Wakil Ketua Komisi II DPR, Yanuar Prihatin, menolak usul Asosiasi Pemerintah Kabupaten Se-Indonesia (Apkasi) tentang Pemilihan Kepala Daerah (Pilkada) 2024 dipercepat menjadi September karena dapat memicu kegaduhan. Pilkada, sesuai regulasi, rencananya digelar pada 27 November.
"Perubahan jadwal ini berpotensi menimbulkan kegaduhan baru sekaligus mendorong munculnya ketidakpercayaan publik kepada penyelenggara pemilu dan pembuat undang-undang," ucap Yanuar.
"Penetapan jadwal pilkada serentak bulan November 2024 adalah amanat undang-undang," tegasnya. Ketentuan ini diatur dalam Pasal 201 Undang-Undang (UU) Nomor 10 Tahun 2016 tentang Pilkada.
Yanuar menerangkan, sudah banyak isu yang membuat turbulensi politik naik turun. Misalnya, penundaan pemilihan umum (pemilu), perpanjangan masa jabatan presiden, sistem proporsional tertutup, hingga batas usia calon presiden (capres)-wakil presiden (cawapres).
Menurut politikus Partai Kebangkitan Bangsa (PKB) ini, munculnya isu penundaan Pilkada 2024 bakal menstimulus munculnya wacana-wacana baru menyangkut penyelenggaraan "pesta demokrasi" ke depannya. Karenanya, lebih baik semua pihak fokus dengan tahapan yang telah ditetapkan.
Bagi Yanuar, pelaksanaan Pilkada 2024 pada 27 November sudah ideal karena dapat meminimalisasi intervensi pemerintah.

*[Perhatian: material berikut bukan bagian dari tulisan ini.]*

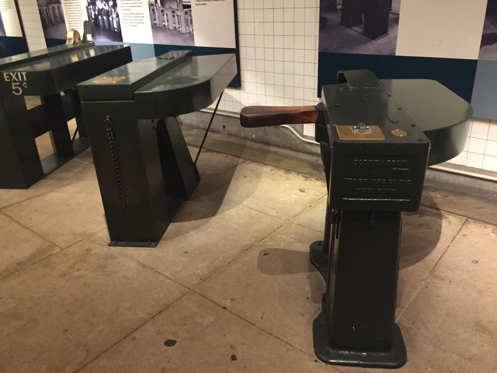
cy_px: 186
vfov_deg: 48.2
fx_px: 416
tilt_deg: -23.2
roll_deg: +3.2
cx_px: 248
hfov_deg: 61.7
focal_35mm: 29
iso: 250
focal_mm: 4.15
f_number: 2.2
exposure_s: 1/24
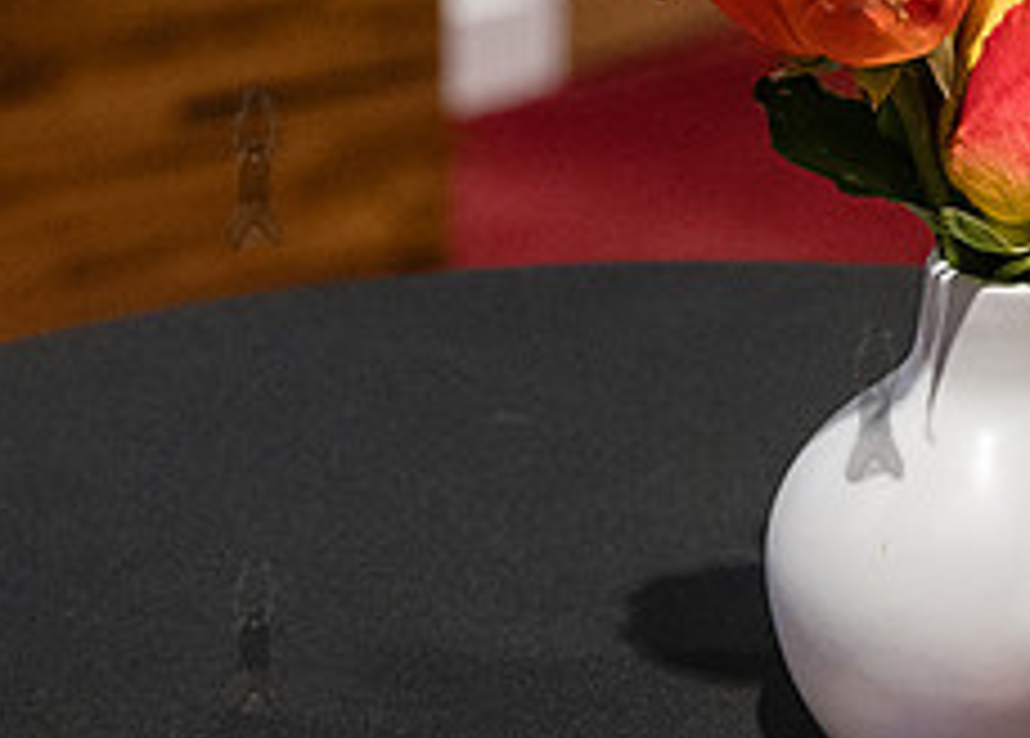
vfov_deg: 9.9
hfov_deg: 13.7
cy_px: 324
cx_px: 820
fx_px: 4275
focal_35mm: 146
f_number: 4
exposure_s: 1/320
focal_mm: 48
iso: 6400
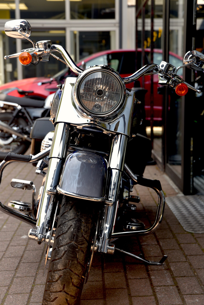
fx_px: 594
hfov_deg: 19.5
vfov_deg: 28.8
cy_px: 152
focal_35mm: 70
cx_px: 102
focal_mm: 70
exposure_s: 1/100
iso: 100
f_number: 5
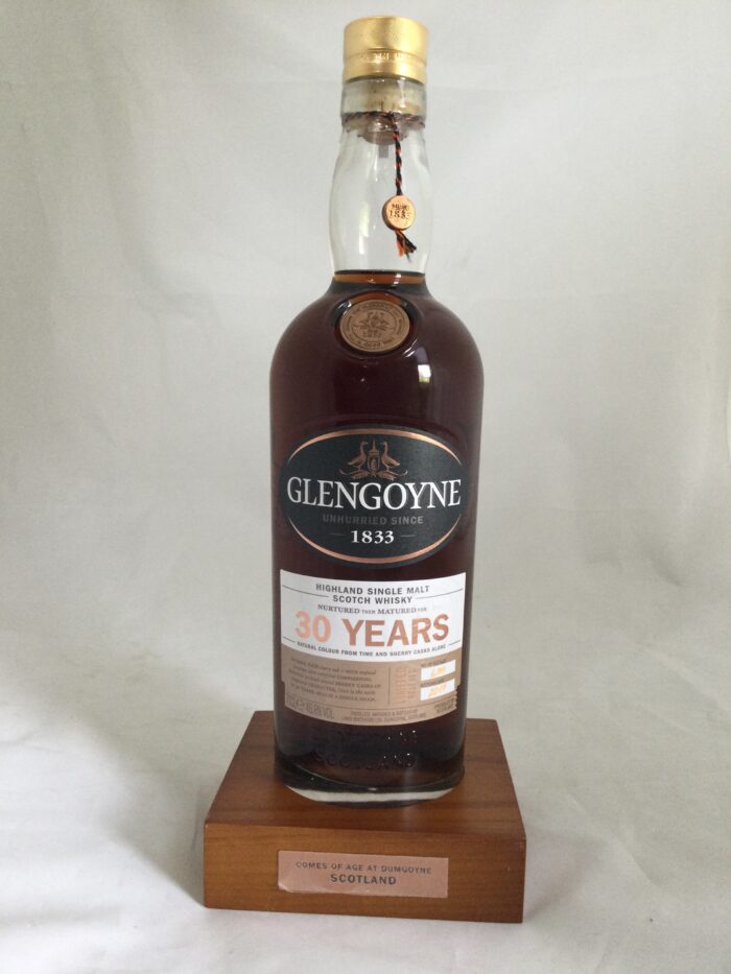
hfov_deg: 45.5
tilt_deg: -8.7
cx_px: 366
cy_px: 487
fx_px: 873
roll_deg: -0.9
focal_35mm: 31
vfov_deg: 58.3
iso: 80
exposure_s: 1/33
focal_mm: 3.3
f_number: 2.4
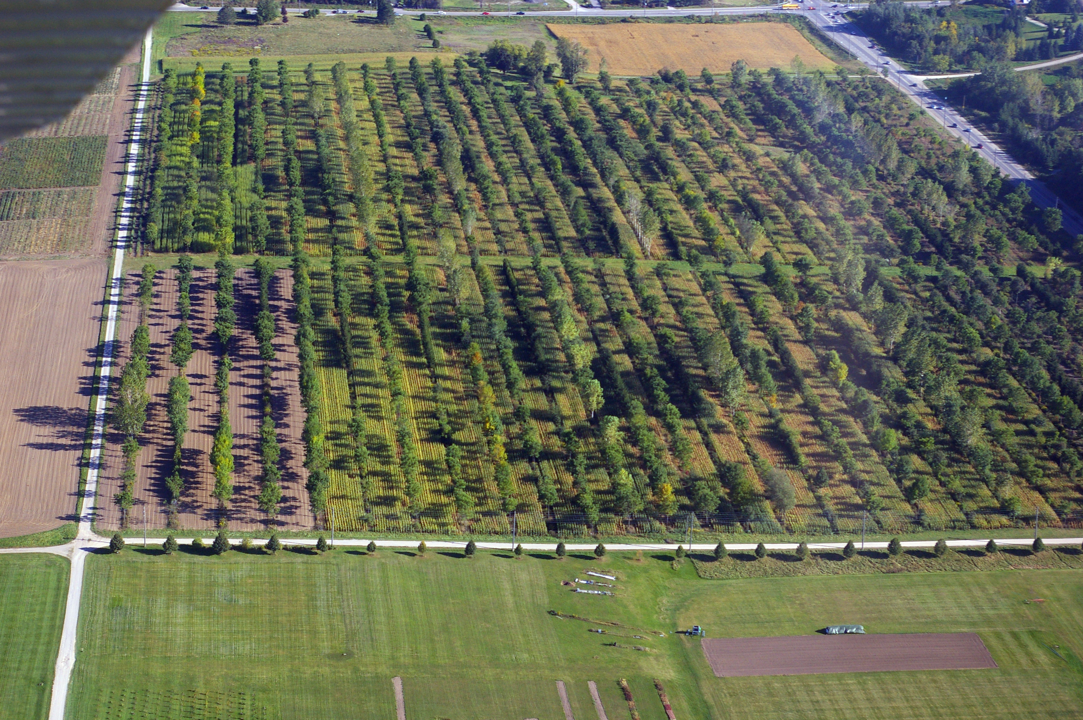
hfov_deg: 24.6
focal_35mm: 82
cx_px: 542
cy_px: 360
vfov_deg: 16.5
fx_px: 2480
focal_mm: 55
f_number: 8
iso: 400
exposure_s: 1/250
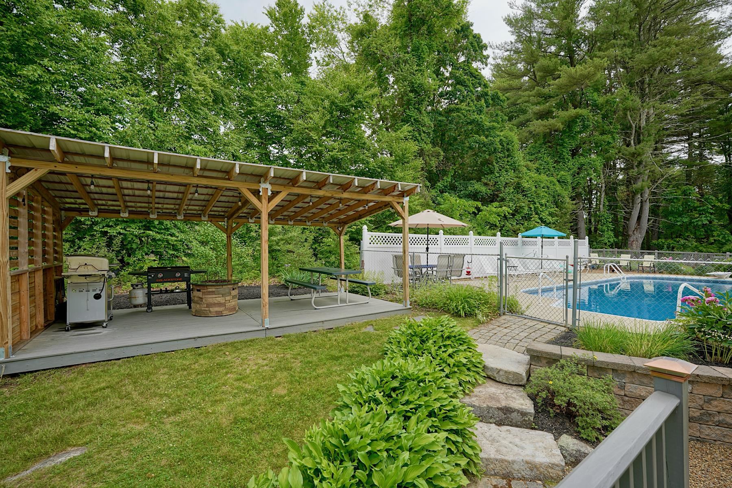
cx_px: 366
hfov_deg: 96.7
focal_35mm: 16
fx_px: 325
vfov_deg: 73.7
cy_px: 244
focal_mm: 16
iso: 100
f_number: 5
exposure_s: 1/100
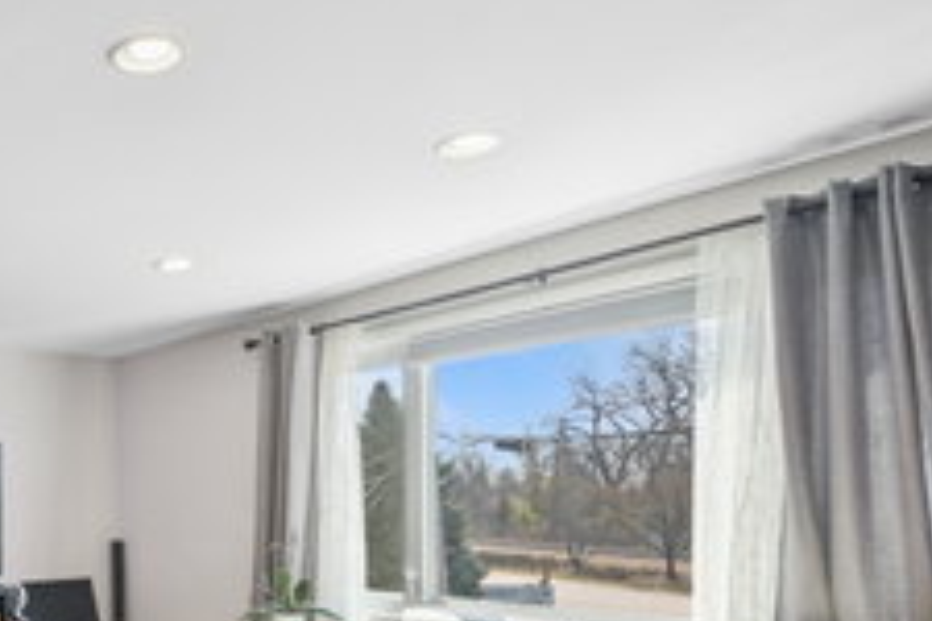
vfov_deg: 38.7
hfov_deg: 49.3
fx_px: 828
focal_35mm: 32
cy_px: 540
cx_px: 25
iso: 200
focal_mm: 10
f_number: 11
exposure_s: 1/4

Pangkalnya, ada pemerintahan baru.
"Sebab, pemerintahan baru belum terkonsolidasi secara sempurna di bulan November 2024," katanya, menukil laman DPR. Presiden dan wapres terpilih dilantik 20 Oktober 2024.
Sebelumnya, Wakil Ketua Umum Apkasi, Dadang Supriatna, mengusulkan Pilkada 2024 dipercepat menjadi September. Dalihnya, prosesnya tidak berlarut-larut.